Le pouvoir d'accepter la libéralité est dévolu à l'administrateur légal. On peut cependant craindre que ce dernier soit réticent à accepter une libéralité qui le prive de ses pouvoirs d'administrateur. Il ne peut refuser une libéralité consentie à son enfant ; cela serait contraire à l'intérêt de ce dernier. L'opposition d'intérêts entre le mineur, bénéficiaire d'une libéralité et son administrateur, frustré de ses pouvoirs sur les biens transmis, est manifeste. La désignation d'un administrateur ad hoc sur le fondement de l'article 383 du Code civil s'impose. Le juge des tutelles pourra être saisi à cet effet, notamment par le tiers administrateur.
Rappelons également que si la libéralité est une donation, elle pourra être acceptée par les ascendants du mineur, sur le fondement de l'article 935 du Code civil, même du vivant des père et mère.
- La clause d'exclusion peut-elle porter sur la réserve héréditaire ? - Il a longtemps été considéré, en jurisprudence comme en doctrine que la clause d'exclusion de l'administration légale ne pouvait porter que sur la quotité disponible et ne pouvait grever la réserve héréditaire.
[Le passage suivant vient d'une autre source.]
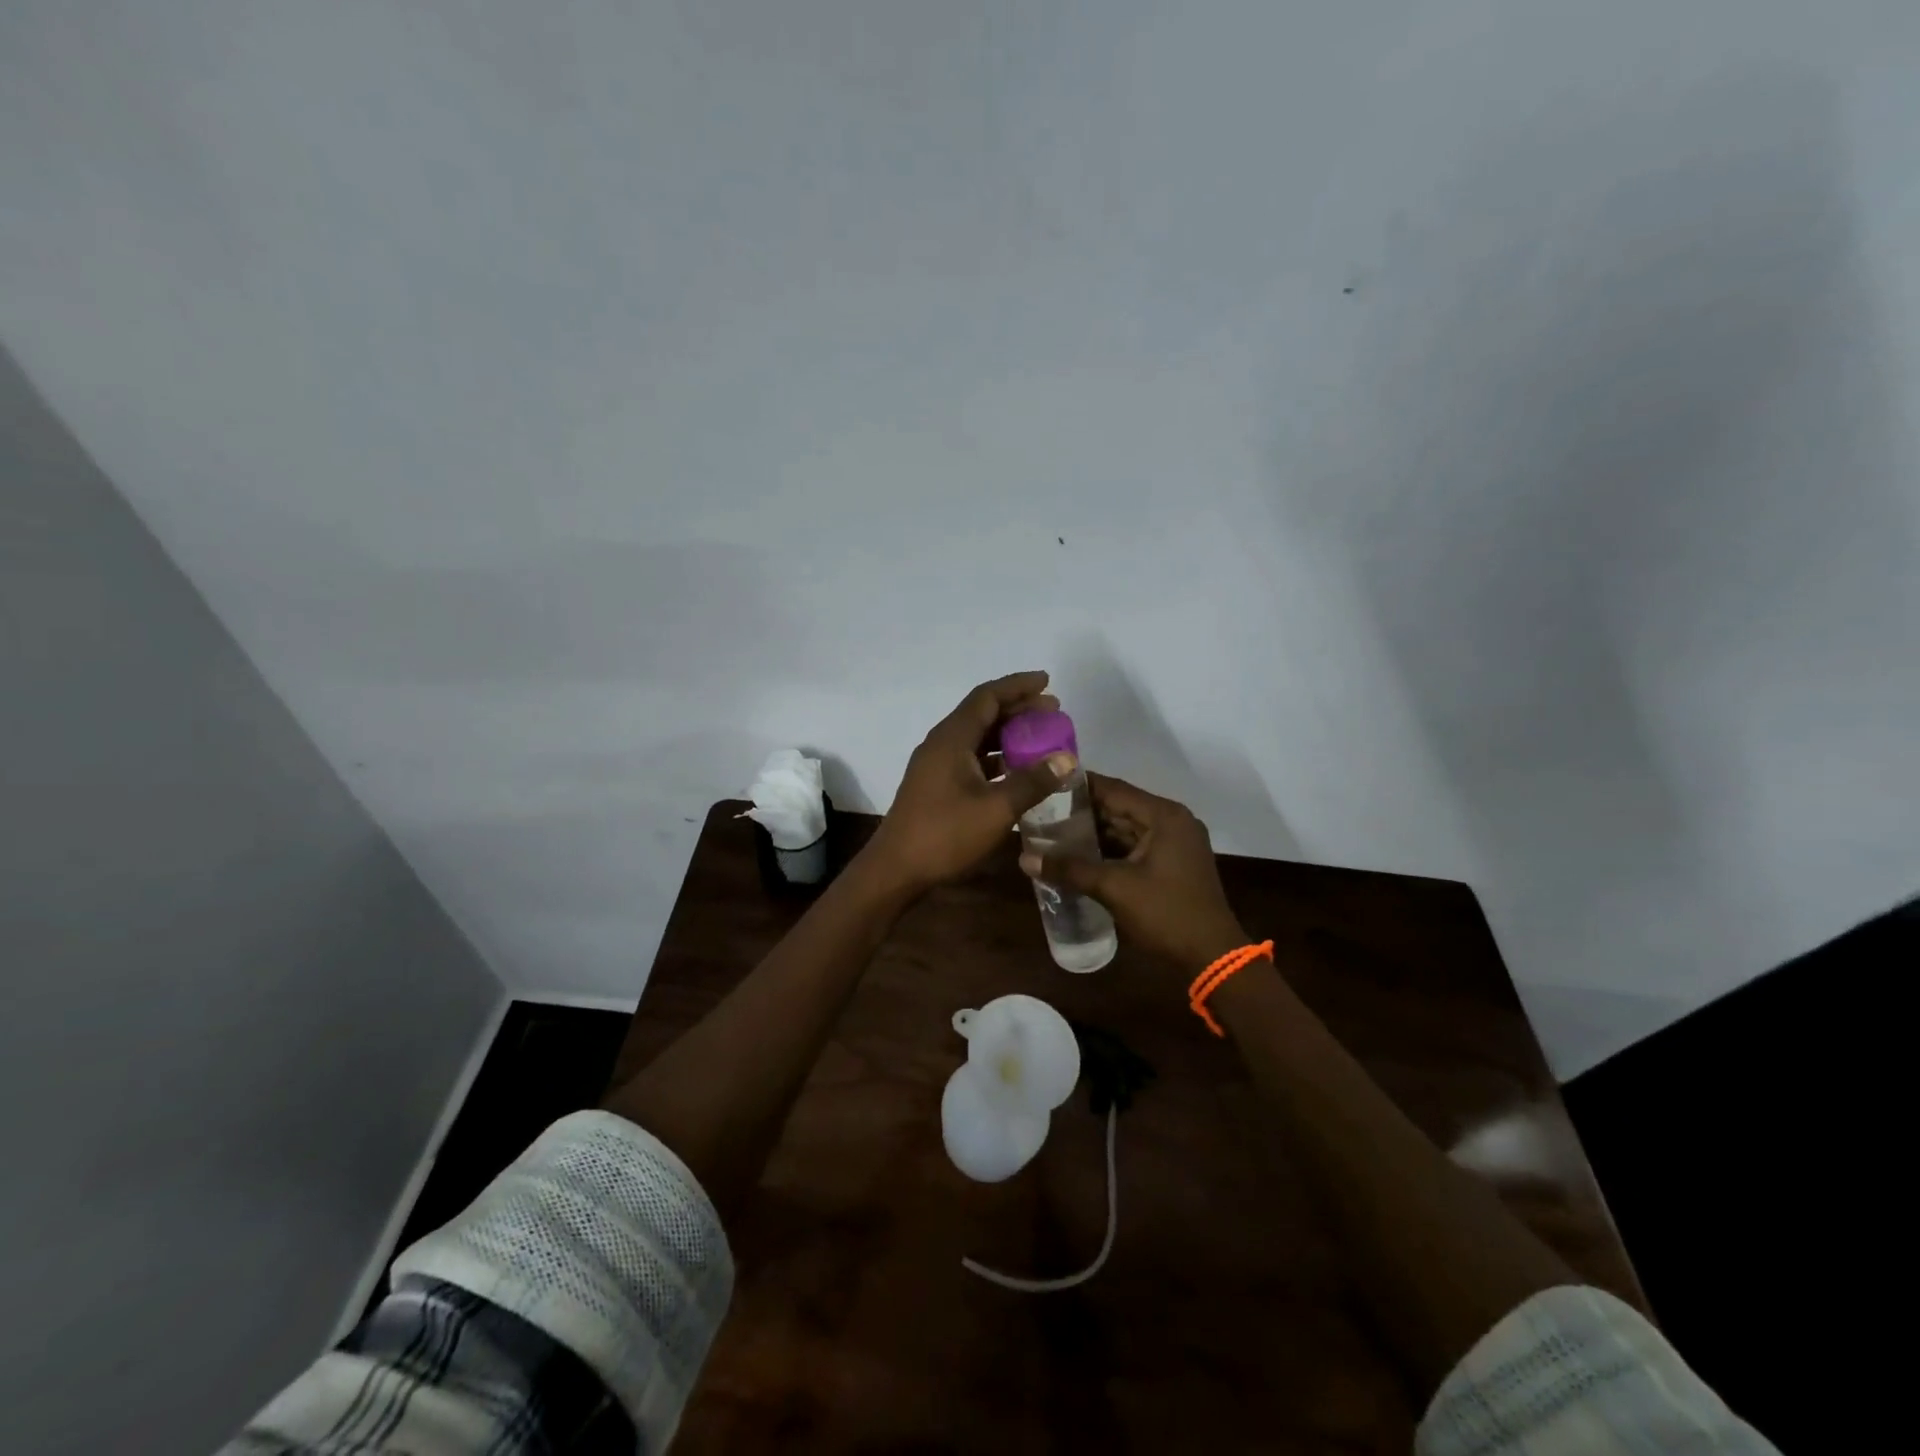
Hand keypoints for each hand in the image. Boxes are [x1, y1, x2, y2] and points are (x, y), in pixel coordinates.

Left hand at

Cette conception se fondait sur l'ordre public de la réserve héréditaire et sur le fait que la transmission s'opérait par l'effet de la loi et non de la volonté. La Cour de cassation a opéré un revirement et admettant que « l'article 389-3 du Code civil, qui permet au disposant, sans aucune distinction, de soustraire l'administration légale des père et mère des biens qu'il donne ou lègue à un mineur, est une disposition générale qui ne comporte aucune exception pour la réserve héréditaire » . Désormais la clause d'exclusion de l'administration légale peut porter sur l'intégralité du patrimoine transmis au mineur, y compris sa part réservataire.
- L'absence d'autres conditions de fond. - La loi ne subordonne la validité de la clause d'exclusion de l'administration légale à aucune autre condition de fond et la Cour de cassation y veille. Certaines juridictions du fond ont tenté d'invalider cette clause en contrôlant son opportunité au regard de l'intérêt de l'enfant ou des motifs qui ont inspiré le testateur. La Cour de cassation censure ces décisions , rappelant que de telles conditions ne sont pas exigées par la loi.